Which of the lines below contain the word "right"? Pull out each of them in full.

• Supplied records
━━━━
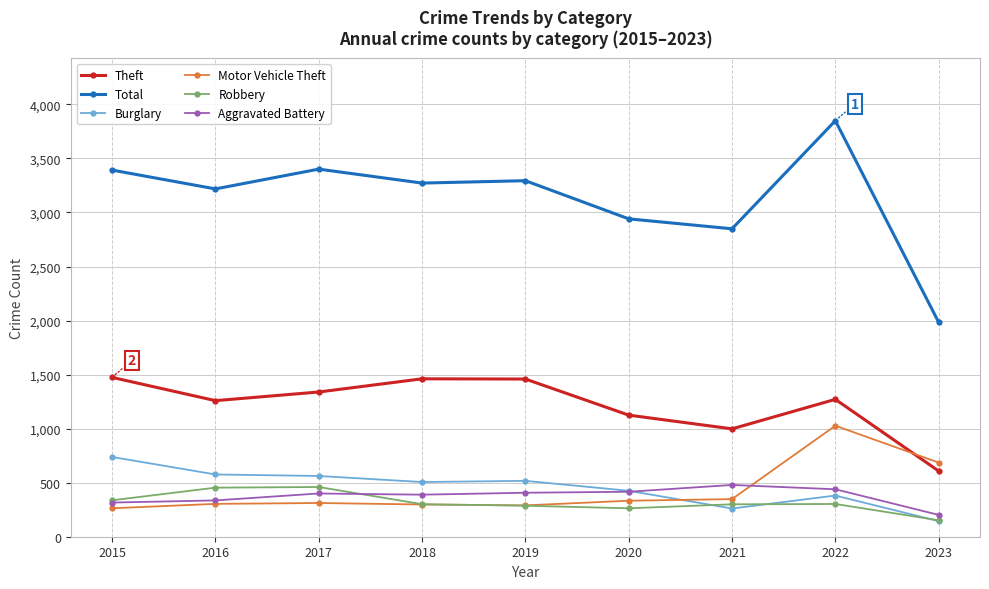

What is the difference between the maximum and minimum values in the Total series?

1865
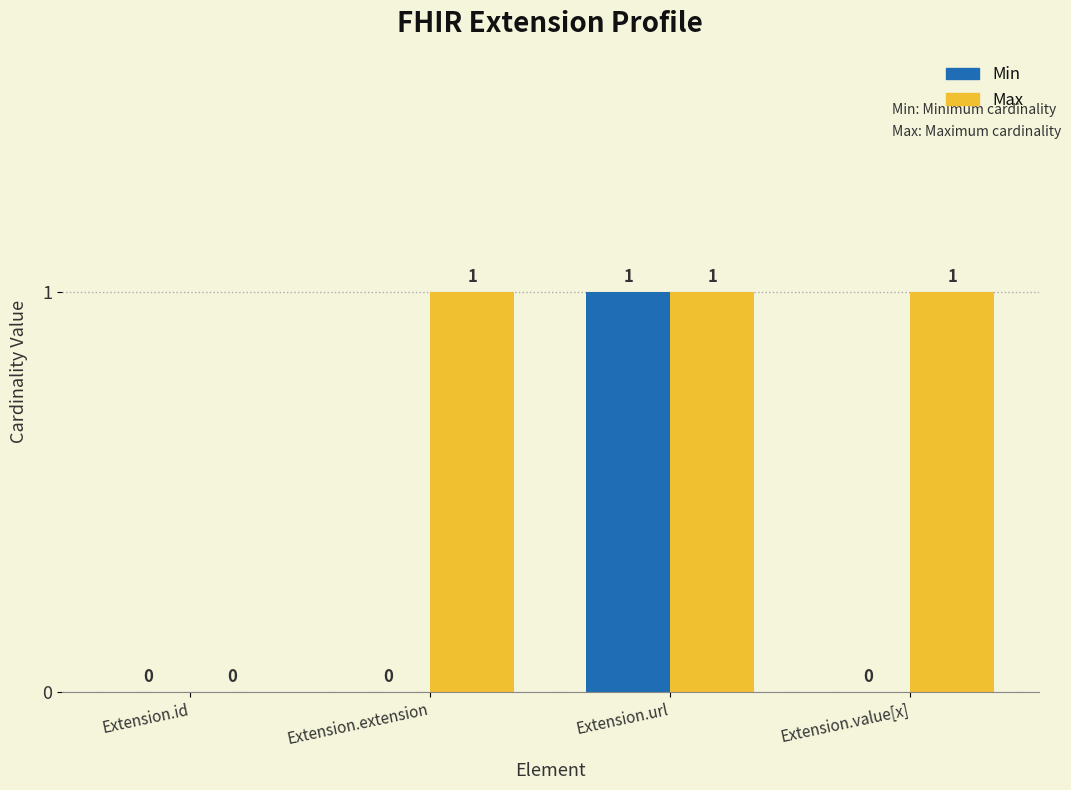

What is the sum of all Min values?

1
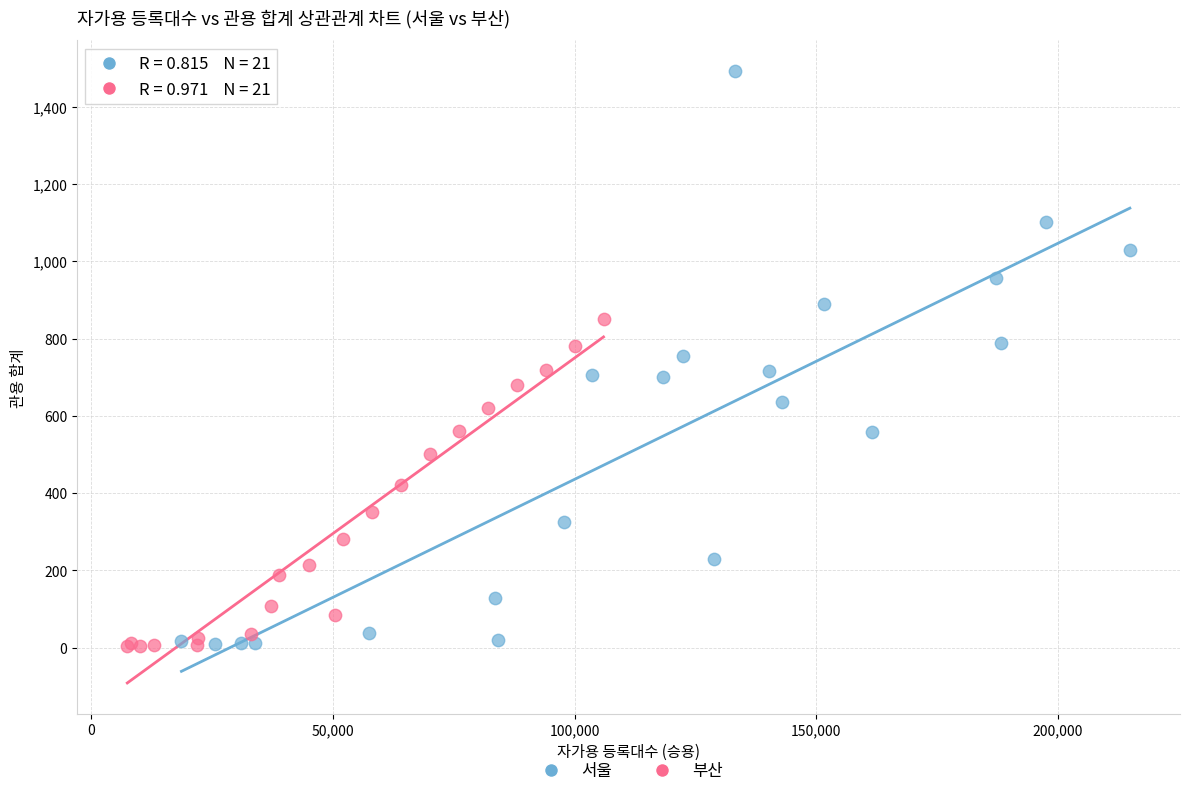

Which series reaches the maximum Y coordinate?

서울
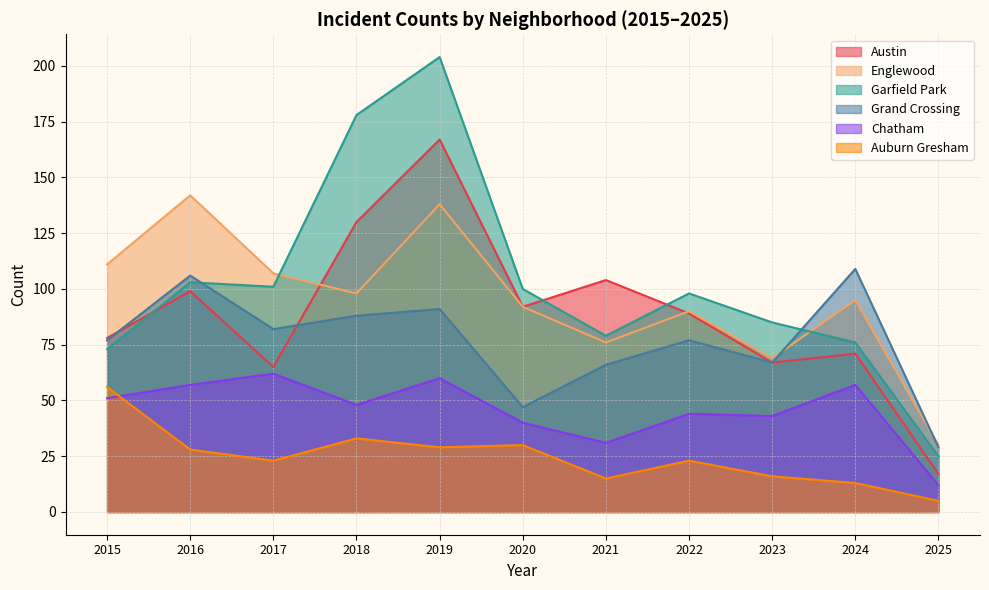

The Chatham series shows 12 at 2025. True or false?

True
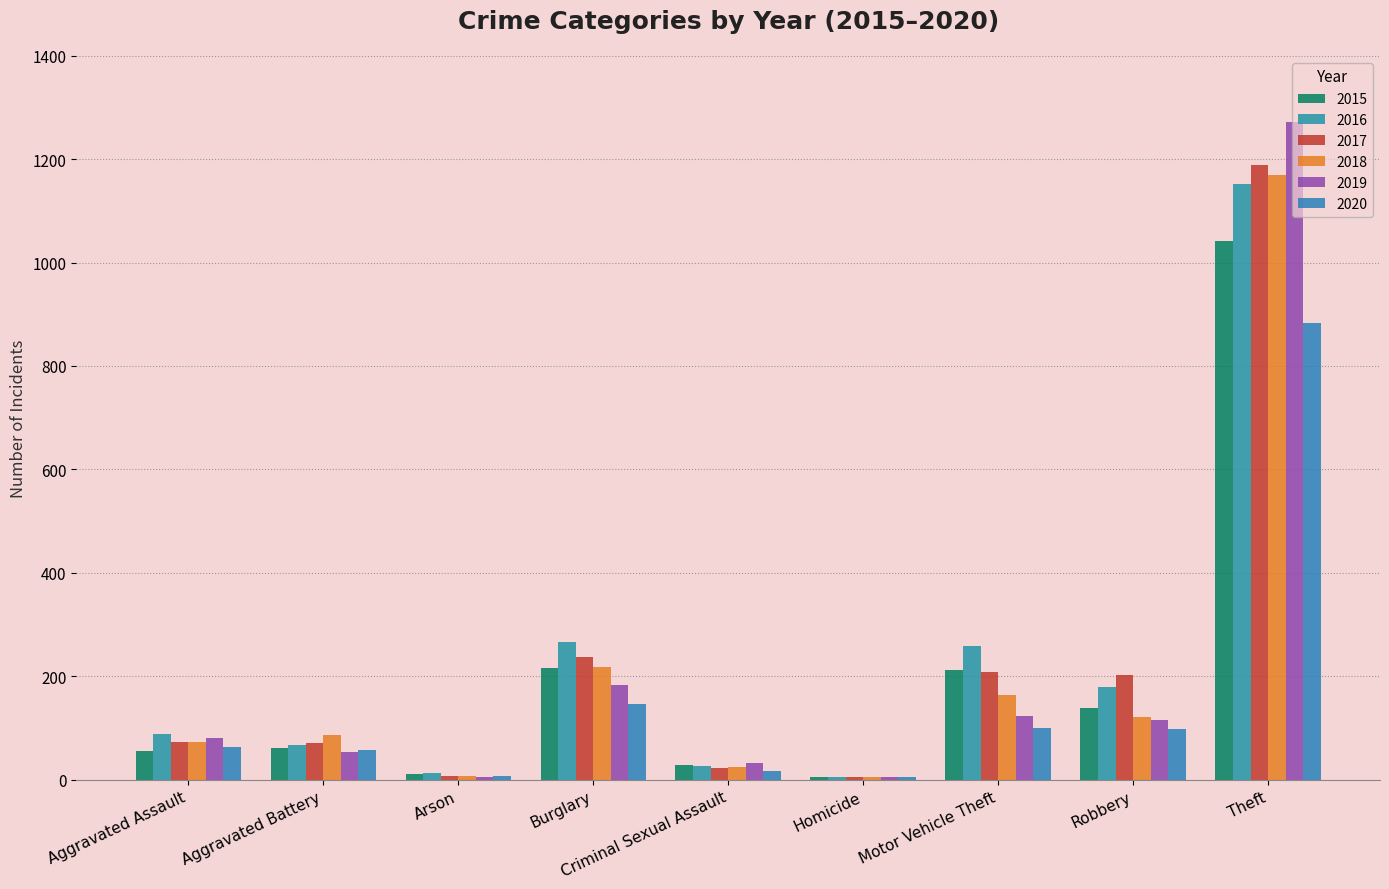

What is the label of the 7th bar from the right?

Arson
━━━━
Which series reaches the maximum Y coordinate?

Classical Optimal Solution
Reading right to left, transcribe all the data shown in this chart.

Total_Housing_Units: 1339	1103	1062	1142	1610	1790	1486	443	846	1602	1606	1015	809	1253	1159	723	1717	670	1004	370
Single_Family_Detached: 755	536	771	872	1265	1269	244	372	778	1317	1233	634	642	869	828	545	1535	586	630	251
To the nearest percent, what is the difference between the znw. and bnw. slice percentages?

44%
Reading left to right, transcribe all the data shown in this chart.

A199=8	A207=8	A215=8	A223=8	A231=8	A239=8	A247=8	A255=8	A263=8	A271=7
━━━━
• Answer for the task
What is the label of the 7th bar from the right?
Reading right to left, transcribe all the data shown in this chart.
Reading left to right, transcribe all the data shown in this chart.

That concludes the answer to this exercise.